» **What needs to be done**
In the material below, find the line with "none; stroke-linecap: round;" and the line with "middle; stroke-width: 6;", then output those two lines and every line between them, exactly.

» **Stored data**
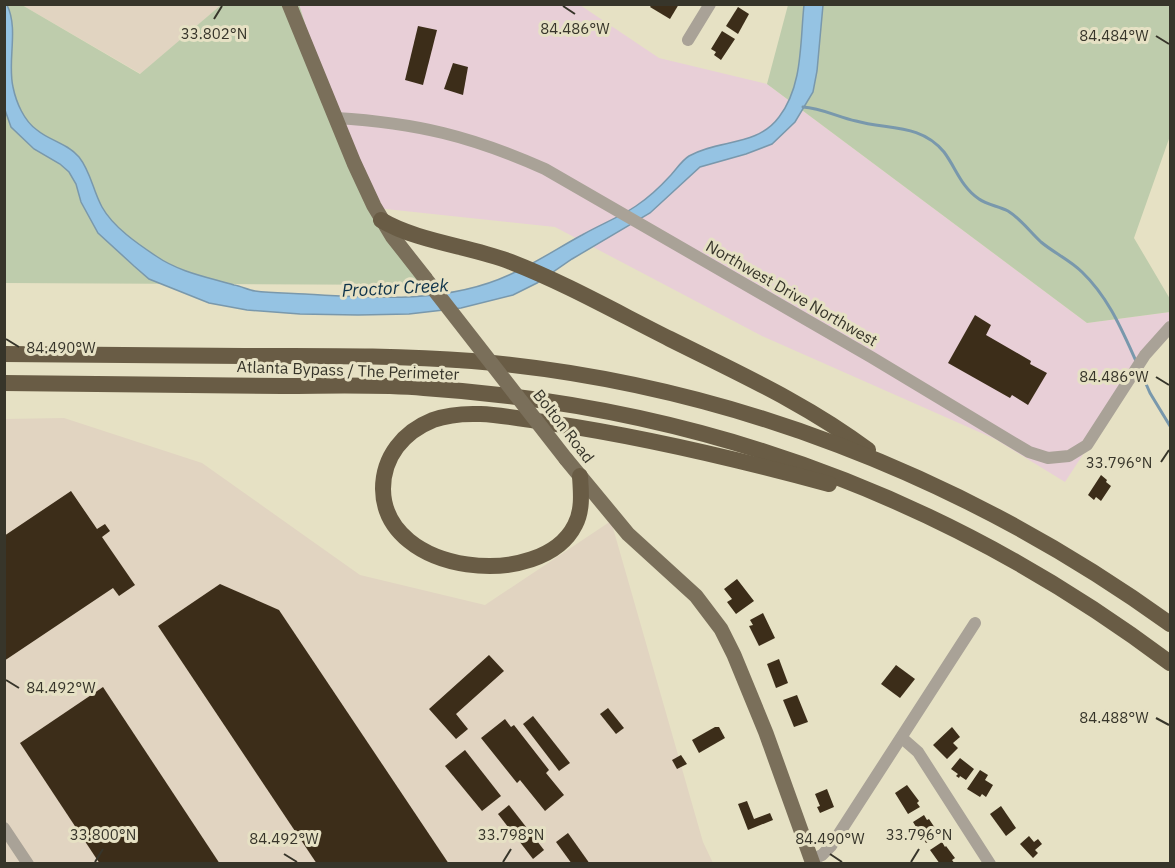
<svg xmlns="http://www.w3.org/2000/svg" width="1175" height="868" font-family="'IBM Plex Sans',sans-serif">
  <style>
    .commercial { fill: #e8cfd7 }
    .industrial { fill: #e1d4c1 }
    .green { fill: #beccac }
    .water { fill: #95c3e3; stroke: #7998ac; stroke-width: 1.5 }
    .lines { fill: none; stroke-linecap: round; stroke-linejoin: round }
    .stream { stroke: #7998ac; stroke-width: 3 }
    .building { fill: #3c2d19 }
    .minor { stroke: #a9a297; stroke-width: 12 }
    .major { stroke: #7a6f5a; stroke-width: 15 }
    .highway { stroke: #695c45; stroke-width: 16 }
    .major-bridge { stroke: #7a6f5a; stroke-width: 15 }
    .ticks { fill: none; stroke: #37352a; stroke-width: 2 }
    .labels { text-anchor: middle; stroke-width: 6; stroke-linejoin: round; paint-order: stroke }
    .street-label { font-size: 16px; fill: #37352a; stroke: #e6e1c4 }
    .water-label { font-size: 18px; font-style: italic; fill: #0e334a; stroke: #e6e1c4 }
    .ticks-label { font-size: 15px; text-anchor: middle; fill: #37352a; stroke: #e6e1c4; stroke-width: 6; stroke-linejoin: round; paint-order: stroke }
  </style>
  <rect width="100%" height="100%" fill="#e6e1c4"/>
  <path class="commercial" d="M299,5H580L659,58L767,84L1087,323L1170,312V321L1065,482L995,439L762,336L555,227L367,207L329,102Z"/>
  <g class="industrial">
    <path d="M22,5H221L141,74Z"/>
    <path d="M64,418L202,463L360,575L485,605L611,521L703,842L713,863H5L4,419Z"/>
  </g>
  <g class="green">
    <path d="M299,4L329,102L367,207L436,285L5,283V5H22L140,74L221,5Z"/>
    <path d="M788,5H1170V136L1134,238L1170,299V312L1087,323L767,84Z"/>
  </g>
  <path class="water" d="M4,5H7C19,29 7,61 13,87C16,102 24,121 37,130C50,141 67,143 79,157C91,172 93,191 102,207C113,227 138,244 156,256C179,272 207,277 234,285C241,286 248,290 255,291C271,293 289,293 305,294C372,298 446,304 509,275C534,264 558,248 582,235C599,225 620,217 636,206C648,198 660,187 670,176C676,170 681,161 689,156C718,139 757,147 779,117C803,86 800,42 804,5H823L817,71L813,92L795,122L772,144L746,154L700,167L650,213L572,259L537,283L513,295L461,308L409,314L358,315L300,314L247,310L209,303L149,279L134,266L98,233L81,202L76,184L69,172L60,164L34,149L11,127L5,110Z"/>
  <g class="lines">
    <g class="stream">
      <path d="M803,107C821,108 838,117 856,121C887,130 920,123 944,152C956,168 961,187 979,199C987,205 999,206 1008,211C1021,219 1030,232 1041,242C1054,253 1070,260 1082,272C1108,297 1121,328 1136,361"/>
      <path d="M1140,370L1150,393L1170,426"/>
    </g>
  </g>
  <g class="building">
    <path d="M652,4H679L670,19L650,7Z"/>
    <path d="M738,7L749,14L738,34L726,26Z"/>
    <path d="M418,26L437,30L423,85L405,80Z"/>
    <path d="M722,31L735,39L721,60L714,55L716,52L711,49Z"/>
    <path d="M453,63L468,67L463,95L444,89Z"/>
    <path d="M975,315L991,325L986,335L1031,361L1030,364L1047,373L1028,405L1012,395L1010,398L948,363Z"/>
    <path d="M1101,475L1107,480L1106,482L1111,486L1101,501L1096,497L1094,500L1088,495Z"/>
    <path d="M71,491L97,529L105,524L110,531L102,537L135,585L119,596L113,588L4,661V536Z"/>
    <path d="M737,579L754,601L736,614L727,602L732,599L724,589Z"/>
    <path d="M220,584L279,610L449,864H317L158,626Z"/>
    <path d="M763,613L775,638L759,646L749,626L753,625L750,620Z"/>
    <path d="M489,655L504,671L456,714L468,729L456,739L429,709Z"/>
    <path d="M779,659L788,683L776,688L767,664Z"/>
    <path d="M896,665L915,679L900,698L881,684Z"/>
    <path d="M103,687L220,864H100L20,743Z"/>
    <path d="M797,695L808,722L794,727L783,700Z"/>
    <path d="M608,708L624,728L616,734L600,714Z"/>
    <path d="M533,716L570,763L559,771L523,724Z"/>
    <path d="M505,719L511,727L514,725L549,770L546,773L564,795L545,811L520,780L517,783L481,738Z"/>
    <path d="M715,727H719L725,738L699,753L692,740Z"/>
    <path d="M952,727L960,737L953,743L958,748L947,759L933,745Z"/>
    <path d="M465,750L501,796L482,811L445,766Z"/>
    <path d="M681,755L687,764L677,769L672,760Z"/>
    <path d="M960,758L974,769L966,780L960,776L959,778L956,776L958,774L951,769Z"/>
    <path d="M980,770L988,775L985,780L993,785L986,797L982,794L980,797L967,789Z"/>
    <path d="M907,785L919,801L917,803L920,807L908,814L895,793Z"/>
    <path d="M827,789L834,807L820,813L817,807L820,806L815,794Z"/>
    <path d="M747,801L754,819L770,813L773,820L748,830L738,804Z"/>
    <path d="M509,805L544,850L533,859L498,814Z"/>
    <path d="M1001,806L1016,828L1006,836L990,814Z"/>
    <path d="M924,815L927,820L929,819L937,831L935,832L938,836L926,843L913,822Z"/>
    <path d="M568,833L590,864H572L556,842Z"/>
    <path d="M1029,836L1034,842L1038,839L1042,844L1035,850L1038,853L1033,858L1020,844Z"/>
    <path d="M942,842L945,847L946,846L955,858L952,860L955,864H940L930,850Z"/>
  </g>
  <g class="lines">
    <g class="minor">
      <path d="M688,40L710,4"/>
      <path d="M336,118C417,123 471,136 545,169L871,357L1029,452L1048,458L1069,456L1087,445L1145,355L1170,327"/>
      <path d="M902,738L918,752L990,864"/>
      <path d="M4,828L28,864"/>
      <path d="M811,860L822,855L831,846L975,623"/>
    </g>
    <g class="major">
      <path d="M289,4L354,163L374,206L392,236L425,278"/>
      <path d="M566,459L628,534L696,596L721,629L734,655L766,733L813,864"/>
    </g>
    <g class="highway">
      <path d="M381,220C418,242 470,246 511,262C565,283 618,313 670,339C738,373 807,404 868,450"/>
      <path d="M4,354C84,355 164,356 244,356C320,356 396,355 472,361C724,382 966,477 1170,624"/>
      <path d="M4,383C97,384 189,385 282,386C329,386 377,384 424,388C700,406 949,497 1170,663"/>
      <path d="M580,476C581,492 583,510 575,525C542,591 384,576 383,489C383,457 403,432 433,420C469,407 513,418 550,423C644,437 737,459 829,484"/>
    </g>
    <path class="major-bridge" d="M425,278L566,459"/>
  </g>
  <path class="ticks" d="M563,6L575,14M214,19L222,6M1156,36L1169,44M6,339L19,347M1156,377L1169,385M1161,462L1169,450M6,680L19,688M1156,718L1169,725M284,854L297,862M830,854L842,862M95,862L103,849M503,862L511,849M911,862L919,849"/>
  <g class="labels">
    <g class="street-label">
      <text transform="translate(792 293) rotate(30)" y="6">Northwest Drive Northwest</text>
      <text transform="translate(348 370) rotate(2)" y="6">Atlanta Bypass / The Perimeter</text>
      <text transform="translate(564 426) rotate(52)" y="6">Bolton Road</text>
    </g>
    <g class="water-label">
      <text transform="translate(395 288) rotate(-3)" y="6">Proctor Creek</text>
    </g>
  </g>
  <g class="ticks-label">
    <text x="575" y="34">84.486°W</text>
    <text x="214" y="39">33.802°N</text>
    <text x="1114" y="41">84.484°W</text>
    <text x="61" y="353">84.490°W</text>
    <text x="1114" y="382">84.486°W</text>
    <text x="1119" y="468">33.796°N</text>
    <text x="61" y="693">84.492°W</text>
    <text x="1114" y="723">84.488°W</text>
    <text x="103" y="840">33.800°N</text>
    <text x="511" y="840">33.798°N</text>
    <text x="919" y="840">33.796°N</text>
    <text x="284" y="844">84.492°W</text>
    <text x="830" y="844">84.490°W</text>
  </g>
  <rect width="1175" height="868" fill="none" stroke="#37352a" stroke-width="12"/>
</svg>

» **Solution to this problem**
    .lines { fill: none; stroke-linecap: round; stroke-linejoin: round }
    .stream { stroke: #7998ac; stroke-width: 3 }
    .building { fill: #3c2d19 }
    .minor { stroke: #a9a297; stroke-width: 12 }
    .major { stroke: #7a6f5a; stroke-width: 15 }
    .highway { stroke: #695c45; stroke-width: 16 }
    .major-bridge { stroke: #7a6f5a; stroke-width: 15 }
    .ticks { fill: none; stroke: #37352a; stroke-width: 2 }
    .labels { text-anchor: middle; stroke-width: 6; stroke-linejoin: round; paint-order: stroke }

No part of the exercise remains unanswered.